We described and quantified differences in zooplankton communities among treatments using descriptive and inferential multivariate methods. We first ordinated the zooplankton communities using nonmetric multidimensional scaling (NMDS) based on Bray–Curtis similarity values. Because our experimental design had very low (or no) replication within treatment groups, we could not formally test for differences in zooplankton community structure among treatment groups. Instead, we tested for a correlation between difference in treatment group (percent of loosestrife flowers) and Bray–Curtis community similarity via a Mantel’s test. Finally, to identify key differences in zooplankton communities between treatment groups, we pooled all zooplankton into four major functional/taxonomic groups (rotifers, cladocerans, copepods, or ostracods) and then conducted a SIMPER analysis to identify the groups that contributed the greatest change in Bray–Curtis similarity values among treatments. The SIMPER analysis was restricted to the 100, 50, and 0 % flower treatment categories, each of which were replicated twice. Multivariate community analyses were conducted in PAST (Hammer et al. 2001) and R (R Development Core Team, version 2.13.1).


Insect visitation rates were higher in wetlands with greater numbers of loosestrife flowers available (Fig. 2a, F 1,6 = 14.13, P = 0.0094, r 2 = 0.65, standardized regression coefficient = 0.84). There were no species-specific or size-specific trends in pollinator abundance or behavior across the floral density treatment (P > 0.20 in all cases). In addition, we found evidence of a positive relationship between loosestrife flower treatment and number of adult dragonflies that visited the experimental wetlands (Fig. 2b, F 1,6 = 5.37, P = 0.059, r 2 = 0.38, standardized regression coefficient = 0.69) and number of dragonfly oviposition events (Fig. 2c, F 1,6 = 11.37, P = 0.015, r 2 = 0.60, standardized regression coefficient = 0.81).
Fig. 2

The abundances of a pollinating insects, b adult dragonflies, c dragonfly oviposition events, and d dragonfly larvae in wetlands increased with purple loosestrife (L. salicaria) flower abundance. Abundances were summed over equal sampling effort for each tank. The data points in each panel were fitted with a linear regression (solid line)

At the end of the experiment, the abundance of dragonfly larvae in our aquatic samples was positively related to loosestrife flower treatment (Fig. 2d, F 1,5 = 8.87, P = 0.031, r 2 = 0.57, standardized regression coefficient = 0.80).

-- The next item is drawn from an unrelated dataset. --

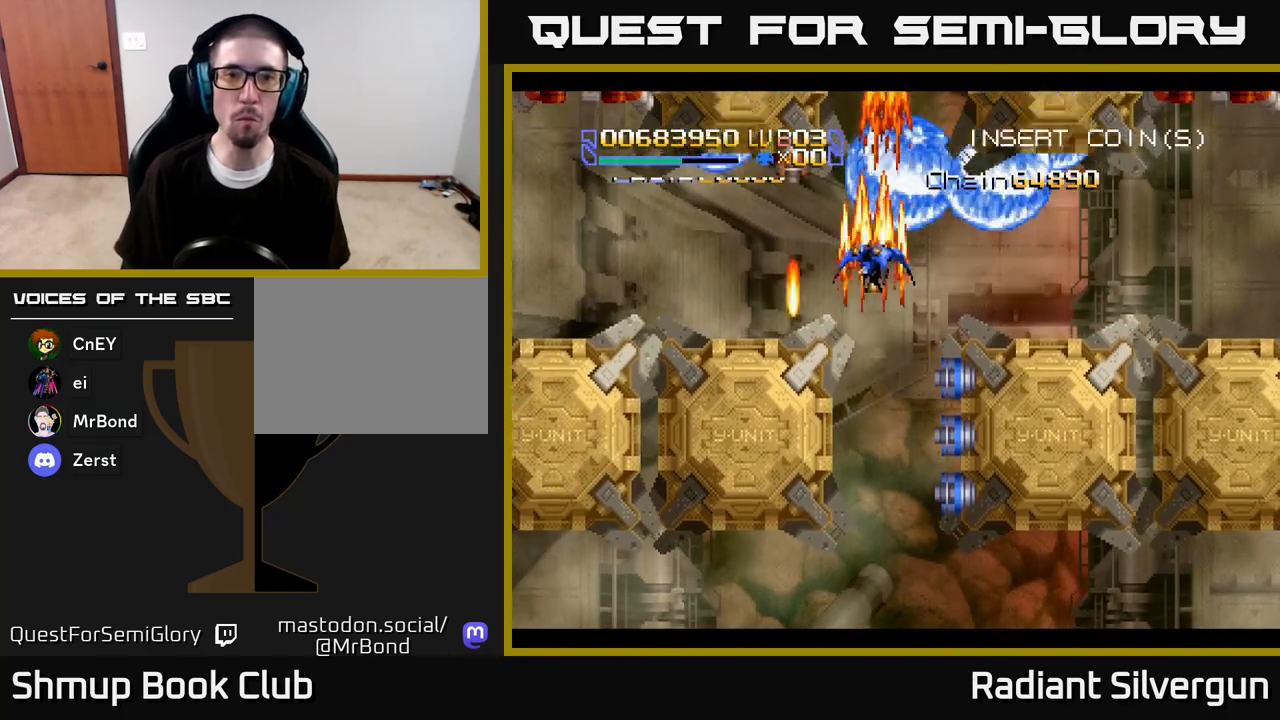
{"buttons": ["A", "DPAD_LEFT"], "left_stick": "center", "right_stick": "center", "events": [[250, "DPAD_DOWN", "down"], [267, "DPAD_LEFT", "up"], [317, "DPAD_RIGHT", "down"], [400, "DPAD_RIGHT", "up"], [417, "DPAD_LEFT", "down"], [467, "DPAD_DOWN", "up"]]}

At the lower aquatic trophic level, raw (Fig. 3, F 1,5 = 21.25, P = 0.0058, r 2 = 0.77, standardized regression coefficient = 0.90) and rarefied (F 1,5 = 20.87, P = 0.0060, r 2 = 0.81, standardized regression coefficient = 0.90) zooplankton species richness was highly positively associated with loosestrife flower treatment. Neither larval dragonfly species richness (F 1,5 = 1.39, P = 0.29) nor zooplankton abundance (F 1,5 = 2.392, P = 0.18) were significantly associated with loosestrife flower treatment. Analysis of all other macroinvertebrates present in the aquatic community showed no significant relationships between flower treatment and either macroinvertebrate abundance (F 1,5 = 0.32, P = 0.60) or richness (F 1,5 = 0.077, P = 0.79). Likewise, when the predatory subset of macroinvertebrates was considered, we found no significant relationships between their abundance or richness and flower treatment (F 1,5 = 0.077, P = 0.42 and F 1,5 = 0.008, P = 0.93, respectively).
Fig. 3

Zooplankton species richness increased with loosestrife flower abundance. Zooplankton richness was based on counts from 15 L of water from each tank. The data points were fitted with a linear regression (solid line)

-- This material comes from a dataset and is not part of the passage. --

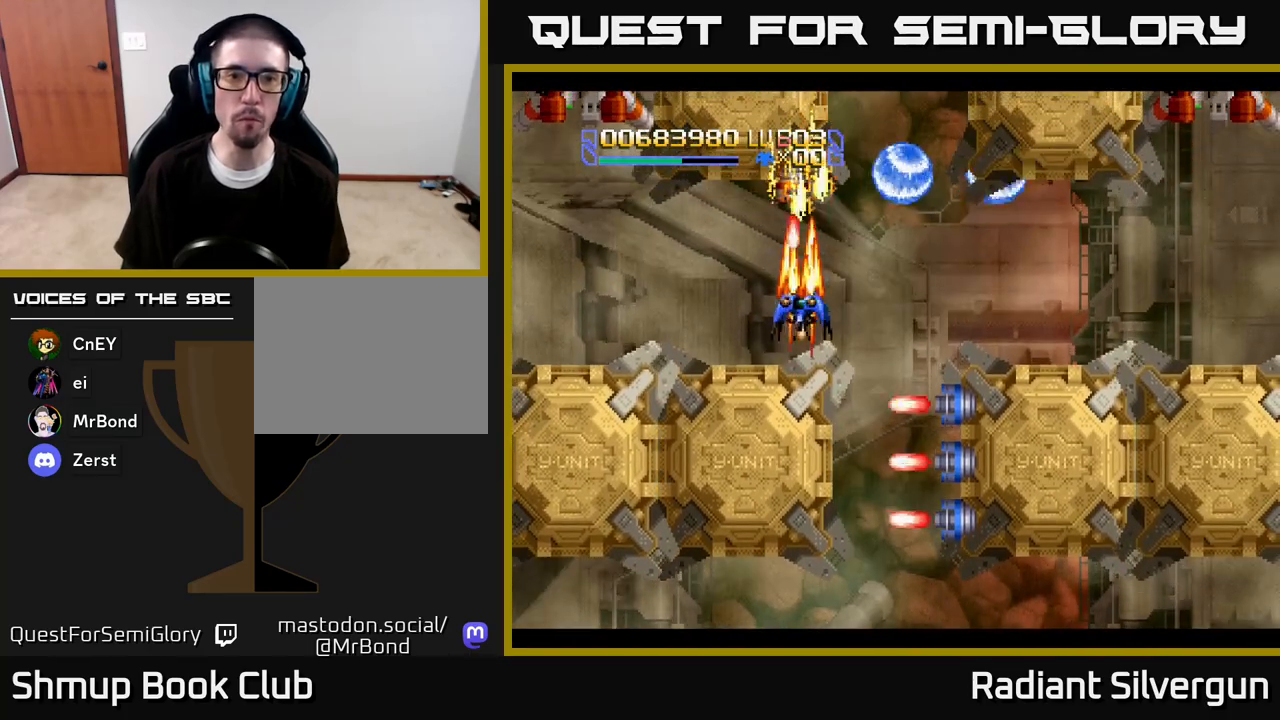
{"buttons": ["A", "DPAD_LEFT"], "left_stick": "center", "right_stick": "center", "events": []}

Zooplankton communities in similar flower treatment categories were more similar to one another than those in widely differing treatments (ESM Fig. 1, observed correlation value = −0.28, mean simulated value ± SD = 0.0045 ± 0.2060, P = 0.0731). Differences in zooplankton communities among treatments were primarily driven by differences in the abundance of rotifers, with greater rotifer abundance in 0 % flower treatments compared to 50 and 100 % flower treatments (Table 1). Copepods and cladocerans were also more abundant in the 0 % flower treatment than in the 100 % flower treatment.
Table 1

Results of a SIMPER analysis on differences in zooplankton functional/taxonomic groups among treatments. Analysis is based on Bray–Curtis distances among zooplankton communities

Taxonomic/functional group


Cumulative %

Mean abundance within treatment

100 %

50 %

0 %


























Organisms, nutrients, and energy are increasingly observed to cross traditional ecosystem boundaries (Power and Rainey 2000; Baxter et al. 2005). Here, we showed the capacity of the invasive wetland plant purple loosestrife (L. salicaria) to spark a series of terrestrial-to-aquatic trophic interactions, enhancing pollinator and predatory adult dragonfly local abundance, increasing dragonfly oviposition events in our experimental wetlands, increasing predatory larval dragonfly abundance, and altering zooplankton species richness as well as community structure in the aquatic community.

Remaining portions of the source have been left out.